Is there a shortage of engineers or a glut? - shedd
http://wadhwa.com/blog/2010/11/22/is-there-a-shortage-of-engineers-or-a-glut-please-comment-i-may-write-an-article-about-this/
======
lukev
Easy...

There's lots of people with IT degrees, and lots of people claiming to know
how to program.

The number of those you'd actually want to hire is an order of magnitude
smaller.

------
drallison
One of the companies I work with has been trying to staff up so I have been
doing some interviewing. The company's needs are relatively modest:
demonstrable skill in a couple of production programming languages (C++ and
Java, say), demonstrable ability to design programs and data structures when
given a specification, a basic knowledge of algorithms and performance
analysis, an understanding of production operating systems that goes beyond
having used an editor running on a Unix system editing, compiling, and then
running a "hello world" program, demonstrable skills in one or more real-world
application domains, some basic knowledge of hardware, an reasonable
understanding of parallelism and concurrency, some basic knowledge of
networking, and so forth.
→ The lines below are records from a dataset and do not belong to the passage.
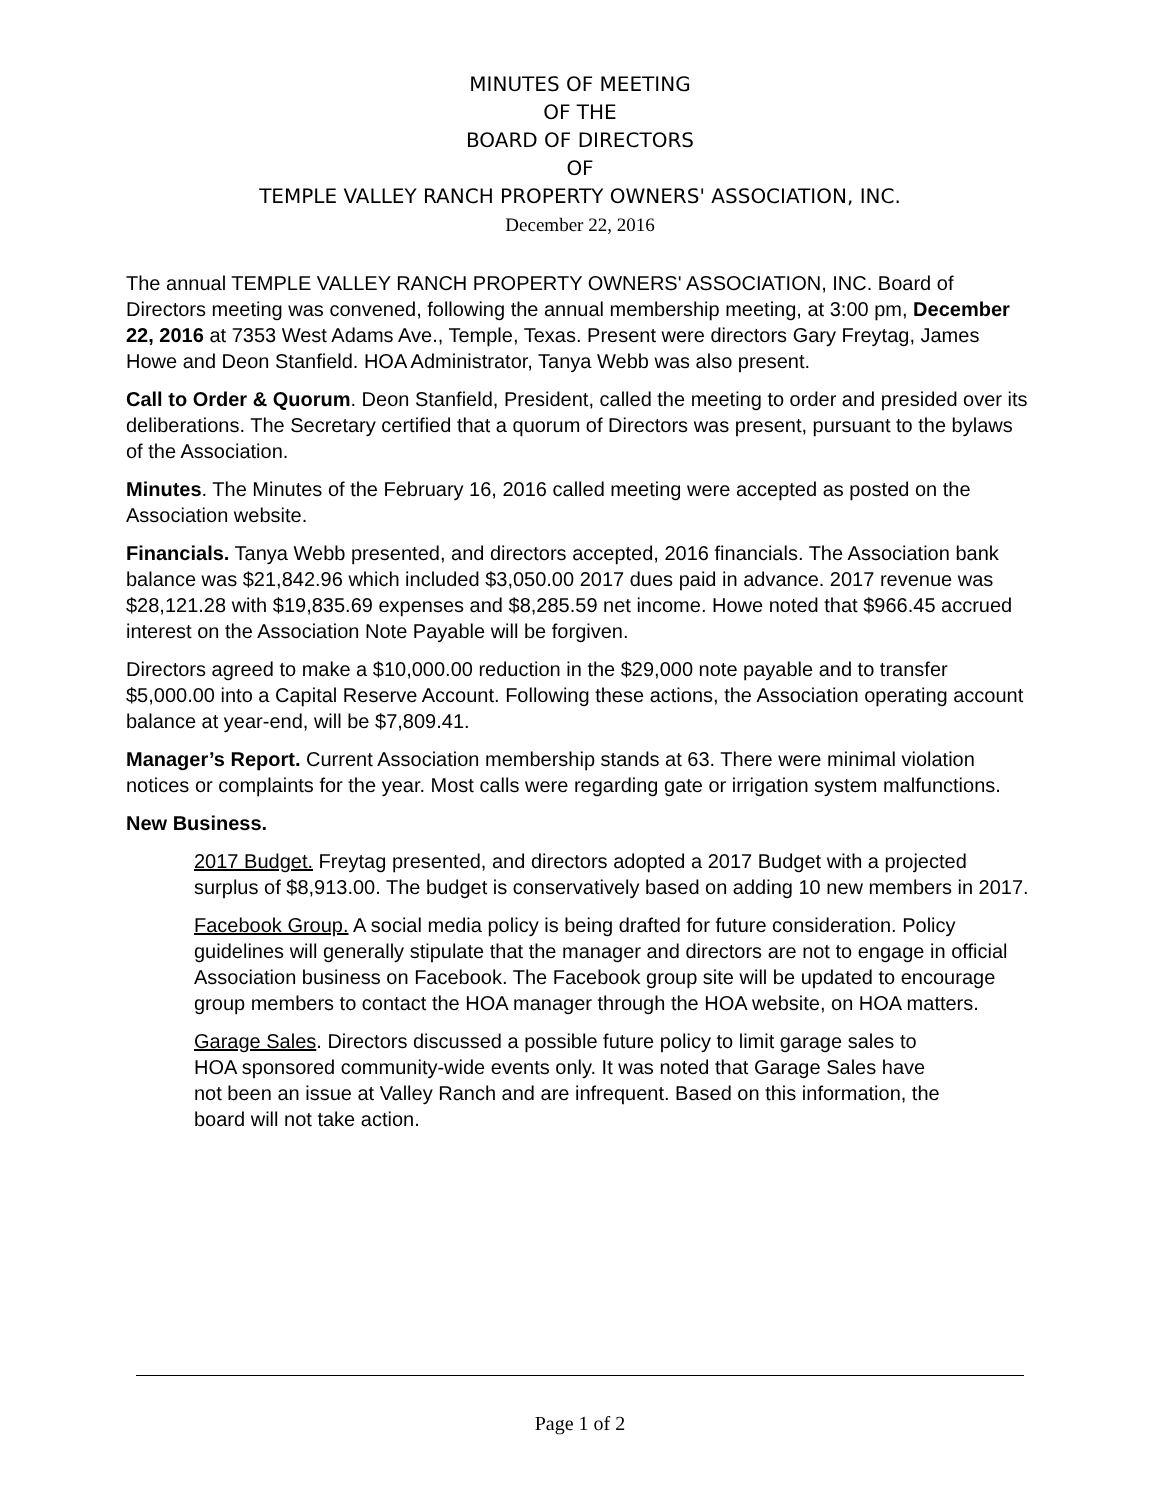MINUTES OF MEETING
OF THE
BOARD OF DIRECTORS
OF
TEMPLE VALLEY RANCH PROPERTY OWNERS' ASSOCIATION, INC.
December 22, 2016
The annual TEMPLE VALLEY RANCH PROPERTY OWNERS' ASSOCIATION, INC. Board of Directors meeting was convened, following the annual membership meeting, at 3:00 pm, December 22, 2016 at 7353 West Adams Ave., Temple, Texas. Present were directors Gary Freytag, James Howe and Deon Stanfield. HOA Administrator, Tanya Webb was also present.
Call to Order & Quorum. Deon Stanfield, President, called the meeting to order and presided over its deliberations. The Secretary certified that a quorum of Directors was present, pursuant to the bylaws of the Association.
Minutes. The Minutes of the February 16, 2016 called meeting were accepted as posted on the Association website.
Financials. Tanya Webb presented, and directors accepted, 2016 financials. The Association bank balance was $21,842.96 which included $3,050.00 2017 dues paid in advance. 2017 revenue was $28,121.28 with $19,835.69 expenses and $8,285.59 net income. Howe noted that $966.45 accrued interest on the Association Note Payable will be forgiven.
Directors agreed to make a $10,000.00 reduction in the $29,000 note payable and to transfer $5,000.00 into a Capital Reserve Account. Following these actions, the Association operating account balance at year-end, will be $7,809.41.
Manager’s Report. Current Association membership stands at 63. There were minimal violation notices or complaints for the year. Most calls were regarding gate or irrigation system malfunctions.
New Business.
2017 Budget. Freytag presented, and directors adopted a 2017 Budget with a projected surplus of $8,913.00. The budget is conservatively based on adding 10 new members in 2017.
Facebook Group. A social media policy is being drafted for future consideration. Policy guidelines will generally stipulate that the manager and directors are not to engage in official Association business on Facebook. The Facebook group site will be updated to encourage group members to contact the HOA manager through the HOA website, on HOA matters.
Garage Sales. Directors discussed a possible future policy to limit garage sales to HOA sponsored community-wide events only. It was noted that Garage Sales have not been an issue at Valley Ranch and are infrequent. Based on this information, the board will not take action.
Page 1 of 2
It is very hard to find candidates who really can
demonstrate a level of skill commensurate with the _great_ credentials they
provide in their resume.

------
ShabbyDoo
Pro baseball scouts might claim there to be a shortage of promising recruits,
but there are many young, ball-playing men in America who would say that an
entry-level baseball "job" is hard to come by. Who's right?

------
gte910h
Lots of people don't practice in the areas they were educated in.